# EXERCISE DIRECTIONS:
Could you rewrite the items below with every "value" swapped for "figure" and everything else unchanged, leaving the pictures out?
[[ DATA FOR THIS EXERCISE open ]]
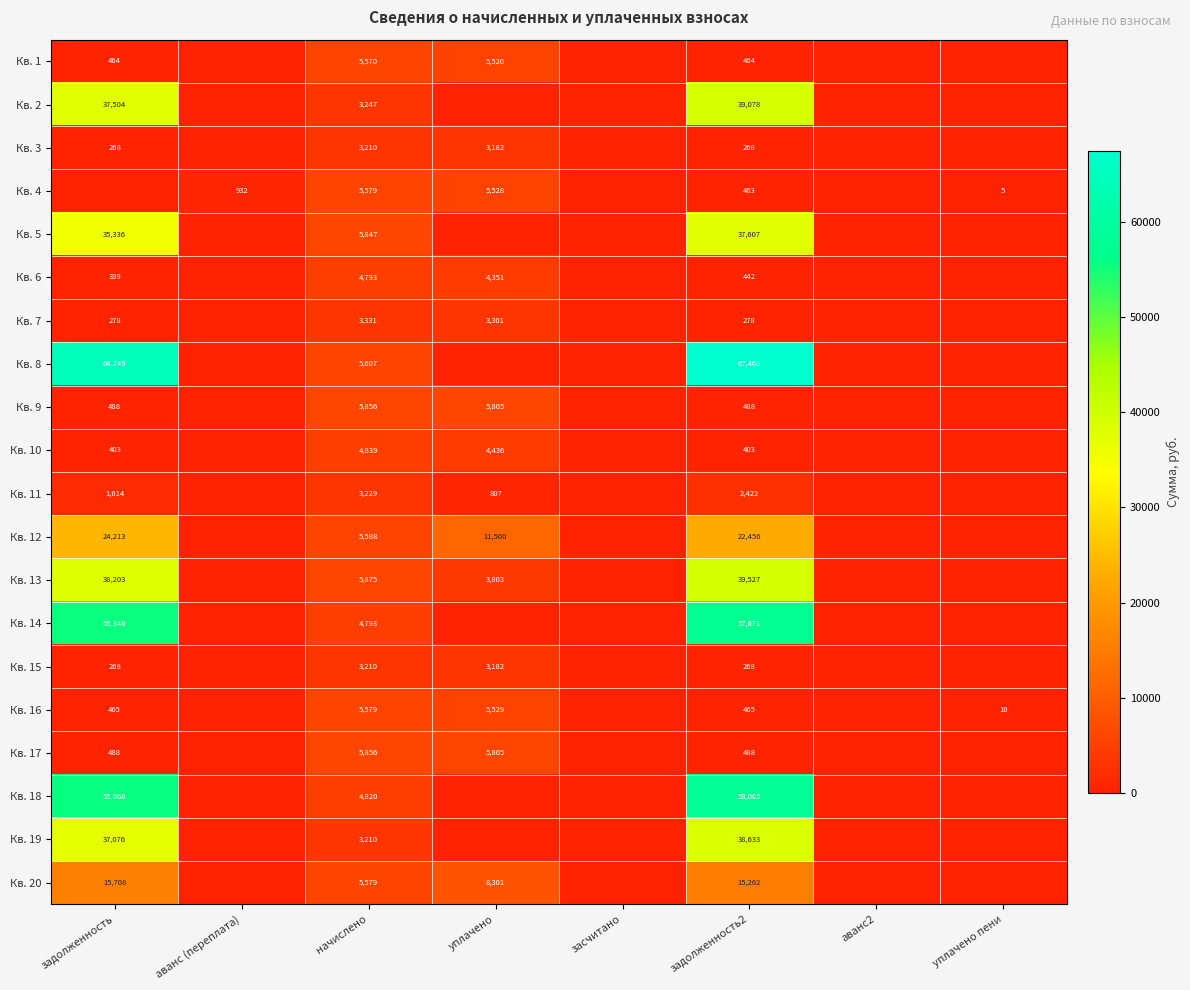

Is the value of Кв. 17 at задолженность2 greater than the value of Кв. 3 at задолженность?

Yes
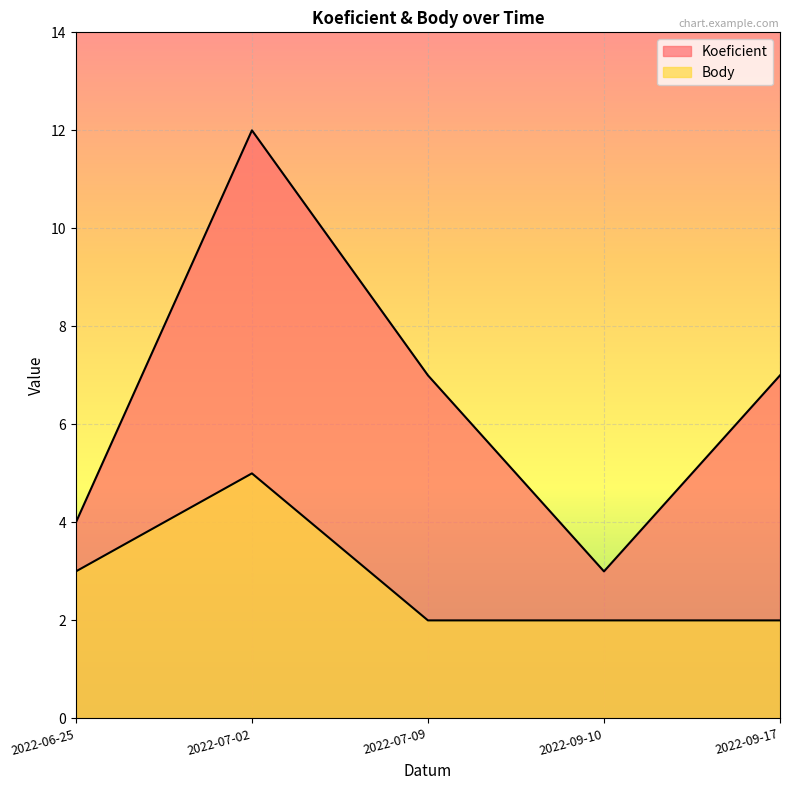

List the series in order of their overall mean, highest first.

Koeficient, Body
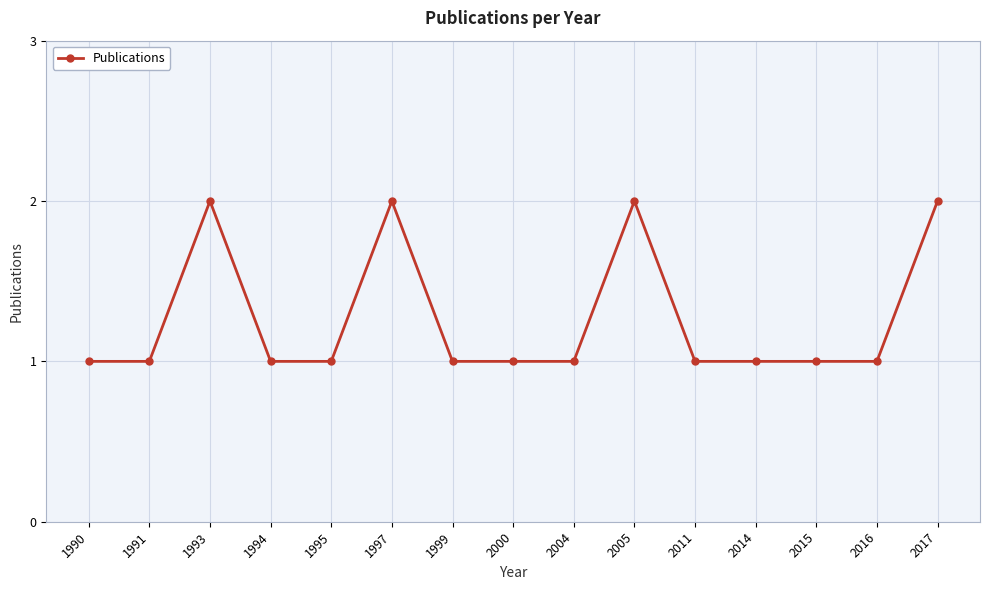

Which has a higher value, 1997 or 2014?

1997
[[ DATA FOR THIS EXERCISE closed ]]
# SOLUTION FOR THIS PROBLEM:
Is the figure of Кв. 17 at задолженность2 greater than the figure of Кв. 3 at задолженность?

Yes

List the series in order of their overall mean, highest first.

Koeficient, Body

Which has a higher figure, 1997 or 2014?

1997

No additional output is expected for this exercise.